Because of the singers’ drive, devotion, and skill, Ivory holds them to high standards and has big dreams for them.

“My goal for each student is individual musical and vocal growth, as well as an appreciation for making live music at a high level,” Ivory said. “I also want them to experience working with professional musicians who push them to improve.

Ultimately, I want them to pursue singing in a choir after they leave the (Grand Rapids Symphony Youth Chorus).”

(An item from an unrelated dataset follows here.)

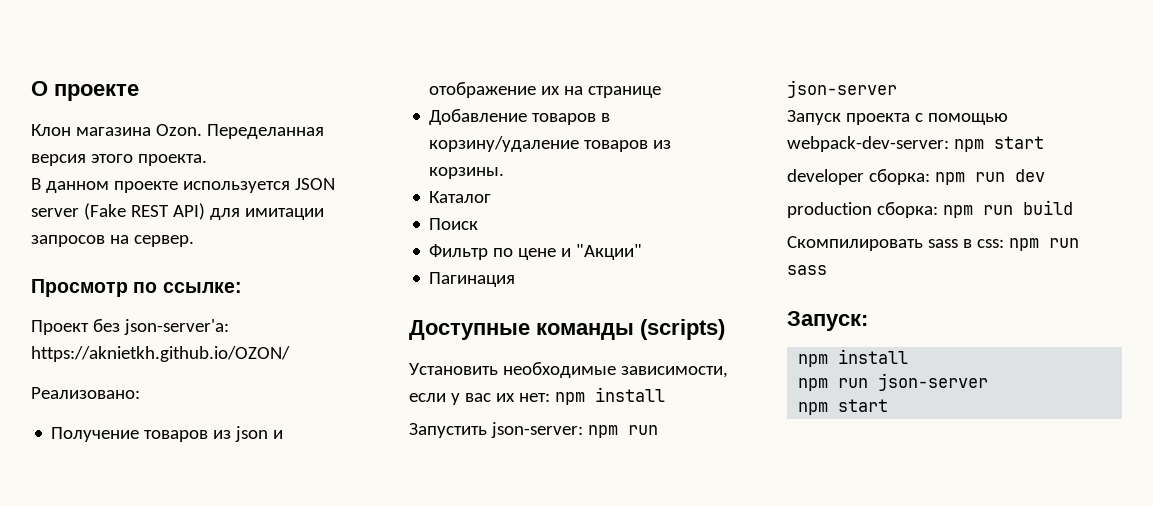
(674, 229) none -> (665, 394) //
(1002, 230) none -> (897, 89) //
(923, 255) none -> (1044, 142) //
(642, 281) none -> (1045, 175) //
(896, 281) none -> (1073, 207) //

In order to accomplish this, Ivory has given his singers opportunities to work with the Grand Rapids Symphony and the adult Grand Rapids Symphony Chorus. Additionally, every couple of years, he provides the chorus with the chance to travel to another country and perform there. In 2013, the Youth Chorus took a trip to Prague in the Czech Republic. The purpose was to sing a poem written by children in a concentration camp about their horrid experience.

This year, the Youth Chorus has plans to go to Illinois and Iowa to Ivory’s hometown to sing with his old high school choir. They also plan to go to Iceland to sing during the summer of 2019.

Ivory always works to do what is best for his singers and the chorus. It is for that reason that he writes his own compositions for the chorus. Since the sopranos and altos greatly outnumber the baritones, Ivory writes pieces a few times a year that tailor to their vocal composition.

“Mr. Ivory is just so talented,” Abby said. “I think that he has that connection with music, and he translates that with working with kids really well. He just always makes you feel like he’s paying attention to what you need and what’s happening.